Problem details
Can you reproduce, word for word, the part of the post on table-valued parameters and parameter sniffing that begins at the words "At first this" and stops after "sniffing for TVP's?)."?

Reputation: 3253
I have a stored procedure (SP) in which a table-valued parameter (TVP) is being passed in. The same code in the SP executes a lot slowly than it does outside the SP.
I took a look at the execution plans and they are very different.
At first this seemed like a sign of parameter sniffing, however this is for a TVP! Which works a bit differently (I am not too certain - apparently there is no sniffing for TVP's?).
In any case, if I create a new local TVP and insert the rows into it, then I get a good execution plan!
CREATE PROCEDURE [dbo].[TVPSniffTest] (
@GuidList dbo.Guid_LIST readonly
)
AS
BEGIN
DECLARE @GuidList2 dbo.Guid_LIST
INSERT INTO @GuidList2
SELECT * FROM @GuidList
--query code here using @GuidList2, produces a good plan!
END
What is going on?
Edit I've tried a number of query optimizer hints, they do not work. Including the one in the suggested duplicate question. It's almost like the bad plan (slow one), is the one that is correct in terms of the estimated number of rows. The fast plan has an incorrect estimation of the number of rows.
Upvotes: 3
Views: 421
Reputation: 32073
TVPs don't have distribution statistics, but they do have cardinality information.
Parameter sniffing applies to table-valued parameters: the optimizer might reuse a plan compiled for a low-cardinality TVP in a following invocation of the SP on a TVP with many rows.

Available data

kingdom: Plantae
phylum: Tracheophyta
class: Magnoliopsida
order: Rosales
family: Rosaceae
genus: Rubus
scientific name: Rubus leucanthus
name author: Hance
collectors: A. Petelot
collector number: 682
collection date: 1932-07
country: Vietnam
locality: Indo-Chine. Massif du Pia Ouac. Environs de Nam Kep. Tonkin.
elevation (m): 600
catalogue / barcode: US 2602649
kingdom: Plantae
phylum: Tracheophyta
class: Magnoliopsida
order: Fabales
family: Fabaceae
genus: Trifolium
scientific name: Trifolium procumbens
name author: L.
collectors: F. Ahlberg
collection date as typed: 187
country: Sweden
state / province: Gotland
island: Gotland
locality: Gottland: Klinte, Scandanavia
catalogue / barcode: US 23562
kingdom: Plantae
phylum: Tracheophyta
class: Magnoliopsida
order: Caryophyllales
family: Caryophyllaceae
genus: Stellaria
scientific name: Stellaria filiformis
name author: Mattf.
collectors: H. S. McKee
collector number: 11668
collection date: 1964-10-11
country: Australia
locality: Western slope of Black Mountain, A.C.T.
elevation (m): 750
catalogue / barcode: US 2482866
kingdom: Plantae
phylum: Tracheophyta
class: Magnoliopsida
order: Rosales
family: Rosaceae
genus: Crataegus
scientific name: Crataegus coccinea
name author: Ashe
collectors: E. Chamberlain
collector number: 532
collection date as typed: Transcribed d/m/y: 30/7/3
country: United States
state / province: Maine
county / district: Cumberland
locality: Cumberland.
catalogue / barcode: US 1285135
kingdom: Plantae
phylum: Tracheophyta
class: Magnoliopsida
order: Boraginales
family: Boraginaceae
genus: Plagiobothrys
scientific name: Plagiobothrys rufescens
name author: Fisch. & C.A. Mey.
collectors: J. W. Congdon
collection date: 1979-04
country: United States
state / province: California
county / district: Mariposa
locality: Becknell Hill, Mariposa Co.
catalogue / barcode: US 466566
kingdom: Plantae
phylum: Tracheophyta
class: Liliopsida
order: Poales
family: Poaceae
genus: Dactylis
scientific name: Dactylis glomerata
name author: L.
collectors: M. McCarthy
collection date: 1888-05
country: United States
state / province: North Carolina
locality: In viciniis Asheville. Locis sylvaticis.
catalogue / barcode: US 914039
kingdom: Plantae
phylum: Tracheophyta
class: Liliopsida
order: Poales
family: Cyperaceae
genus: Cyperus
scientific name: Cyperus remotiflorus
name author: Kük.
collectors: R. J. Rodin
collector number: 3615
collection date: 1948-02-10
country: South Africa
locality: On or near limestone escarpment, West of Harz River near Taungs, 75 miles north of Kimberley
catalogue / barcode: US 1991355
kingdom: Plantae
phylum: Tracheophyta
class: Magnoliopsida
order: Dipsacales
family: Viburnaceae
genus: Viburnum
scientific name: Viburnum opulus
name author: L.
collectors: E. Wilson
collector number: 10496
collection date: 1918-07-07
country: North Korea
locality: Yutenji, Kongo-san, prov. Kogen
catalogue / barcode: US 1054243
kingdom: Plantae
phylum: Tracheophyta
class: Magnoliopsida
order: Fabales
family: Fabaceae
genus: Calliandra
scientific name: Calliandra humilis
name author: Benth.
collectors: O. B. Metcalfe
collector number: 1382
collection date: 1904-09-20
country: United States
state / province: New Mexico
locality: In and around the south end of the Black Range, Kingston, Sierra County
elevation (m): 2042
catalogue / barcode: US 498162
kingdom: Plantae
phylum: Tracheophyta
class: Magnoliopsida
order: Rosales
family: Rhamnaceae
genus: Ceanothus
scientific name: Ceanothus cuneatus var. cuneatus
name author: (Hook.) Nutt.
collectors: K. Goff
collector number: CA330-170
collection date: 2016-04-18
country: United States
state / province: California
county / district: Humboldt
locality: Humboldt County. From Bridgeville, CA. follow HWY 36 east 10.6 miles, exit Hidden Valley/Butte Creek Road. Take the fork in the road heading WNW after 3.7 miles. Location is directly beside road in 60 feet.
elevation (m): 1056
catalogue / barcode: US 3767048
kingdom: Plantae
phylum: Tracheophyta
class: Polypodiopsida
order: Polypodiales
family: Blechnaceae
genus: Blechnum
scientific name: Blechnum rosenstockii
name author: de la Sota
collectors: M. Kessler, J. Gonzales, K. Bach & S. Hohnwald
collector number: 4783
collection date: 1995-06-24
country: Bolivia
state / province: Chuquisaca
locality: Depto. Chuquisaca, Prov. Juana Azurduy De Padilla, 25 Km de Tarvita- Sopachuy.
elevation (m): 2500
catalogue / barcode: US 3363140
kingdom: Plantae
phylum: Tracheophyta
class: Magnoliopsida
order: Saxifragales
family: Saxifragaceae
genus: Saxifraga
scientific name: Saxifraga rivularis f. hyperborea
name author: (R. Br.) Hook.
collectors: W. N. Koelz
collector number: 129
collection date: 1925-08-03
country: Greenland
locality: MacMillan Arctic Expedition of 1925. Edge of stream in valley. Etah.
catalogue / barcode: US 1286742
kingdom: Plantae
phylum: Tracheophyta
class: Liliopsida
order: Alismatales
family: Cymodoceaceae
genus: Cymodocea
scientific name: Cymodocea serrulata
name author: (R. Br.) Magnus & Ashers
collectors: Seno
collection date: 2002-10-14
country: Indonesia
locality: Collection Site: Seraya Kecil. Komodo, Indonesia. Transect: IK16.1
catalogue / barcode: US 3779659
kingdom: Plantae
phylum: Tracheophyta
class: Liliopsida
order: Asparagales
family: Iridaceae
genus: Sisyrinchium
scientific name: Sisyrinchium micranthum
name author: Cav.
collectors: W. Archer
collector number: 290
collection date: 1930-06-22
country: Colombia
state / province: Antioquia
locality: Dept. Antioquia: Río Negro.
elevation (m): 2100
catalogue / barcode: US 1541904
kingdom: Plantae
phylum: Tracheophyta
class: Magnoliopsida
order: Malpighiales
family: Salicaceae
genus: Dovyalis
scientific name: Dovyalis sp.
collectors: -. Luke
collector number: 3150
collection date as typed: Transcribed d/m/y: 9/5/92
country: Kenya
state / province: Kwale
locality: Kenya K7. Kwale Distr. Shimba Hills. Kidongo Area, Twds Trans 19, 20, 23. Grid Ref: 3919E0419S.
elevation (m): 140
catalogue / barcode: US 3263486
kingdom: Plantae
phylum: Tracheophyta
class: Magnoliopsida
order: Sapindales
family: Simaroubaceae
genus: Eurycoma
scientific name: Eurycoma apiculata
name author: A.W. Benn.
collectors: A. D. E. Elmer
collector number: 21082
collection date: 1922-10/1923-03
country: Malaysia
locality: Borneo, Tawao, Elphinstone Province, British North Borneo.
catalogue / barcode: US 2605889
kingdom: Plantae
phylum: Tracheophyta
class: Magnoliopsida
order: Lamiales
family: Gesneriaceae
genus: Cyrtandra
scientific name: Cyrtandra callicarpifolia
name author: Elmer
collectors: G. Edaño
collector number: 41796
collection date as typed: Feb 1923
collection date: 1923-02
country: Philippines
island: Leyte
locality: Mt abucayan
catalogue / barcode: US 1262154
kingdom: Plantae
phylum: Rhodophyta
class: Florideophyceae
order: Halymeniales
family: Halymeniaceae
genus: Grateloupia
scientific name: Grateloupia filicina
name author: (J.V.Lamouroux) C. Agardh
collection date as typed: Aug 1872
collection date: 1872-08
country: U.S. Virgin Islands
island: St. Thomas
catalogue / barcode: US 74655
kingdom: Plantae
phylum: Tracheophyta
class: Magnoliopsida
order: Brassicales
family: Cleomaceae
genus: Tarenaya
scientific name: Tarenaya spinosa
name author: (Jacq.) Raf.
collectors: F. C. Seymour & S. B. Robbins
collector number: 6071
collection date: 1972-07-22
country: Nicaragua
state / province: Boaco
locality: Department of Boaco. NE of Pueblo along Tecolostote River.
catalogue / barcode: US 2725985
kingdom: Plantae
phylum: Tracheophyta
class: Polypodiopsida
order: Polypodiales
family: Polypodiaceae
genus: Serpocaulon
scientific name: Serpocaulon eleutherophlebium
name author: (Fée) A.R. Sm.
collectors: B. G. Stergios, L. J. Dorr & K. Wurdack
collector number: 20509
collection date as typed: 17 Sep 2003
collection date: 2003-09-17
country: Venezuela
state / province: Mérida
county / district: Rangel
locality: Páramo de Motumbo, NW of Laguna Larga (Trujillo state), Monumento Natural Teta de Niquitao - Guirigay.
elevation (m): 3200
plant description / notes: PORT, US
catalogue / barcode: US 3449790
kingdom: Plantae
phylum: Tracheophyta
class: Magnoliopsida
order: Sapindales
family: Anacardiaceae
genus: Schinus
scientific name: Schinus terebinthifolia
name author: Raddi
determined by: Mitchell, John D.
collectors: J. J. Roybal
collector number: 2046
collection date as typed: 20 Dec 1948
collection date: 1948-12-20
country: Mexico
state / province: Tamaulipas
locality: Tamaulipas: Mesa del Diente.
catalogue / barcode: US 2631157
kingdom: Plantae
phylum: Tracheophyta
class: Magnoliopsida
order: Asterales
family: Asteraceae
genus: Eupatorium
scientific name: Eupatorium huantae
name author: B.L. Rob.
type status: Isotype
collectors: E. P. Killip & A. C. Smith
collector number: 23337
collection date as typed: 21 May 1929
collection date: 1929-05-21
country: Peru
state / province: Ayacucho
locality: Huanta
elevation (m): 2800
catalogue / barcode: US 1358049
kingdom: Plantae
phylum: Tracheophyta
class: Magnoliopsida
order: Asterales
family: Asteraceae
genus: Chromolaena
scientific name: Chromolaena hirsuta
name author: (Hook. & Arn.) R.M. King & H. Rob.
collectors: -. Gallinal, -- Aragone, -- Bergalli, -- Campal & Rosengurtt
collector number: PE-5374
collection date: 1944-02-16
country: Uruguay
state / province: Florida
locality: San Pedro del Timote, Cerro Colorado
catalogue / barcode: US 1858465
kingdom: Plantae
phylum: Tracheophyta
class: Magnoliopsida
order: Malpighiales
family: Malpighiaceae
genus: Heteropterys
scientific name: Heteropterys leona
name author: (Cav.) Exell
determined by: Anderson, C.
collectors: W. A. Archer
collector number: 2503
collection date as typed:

Output of the task
At first this seemed like a sign of parameter sniffing, however this is for a TVP! Which works a bit differently (I am not too certain - apparently there is no sniffing for TVP's?).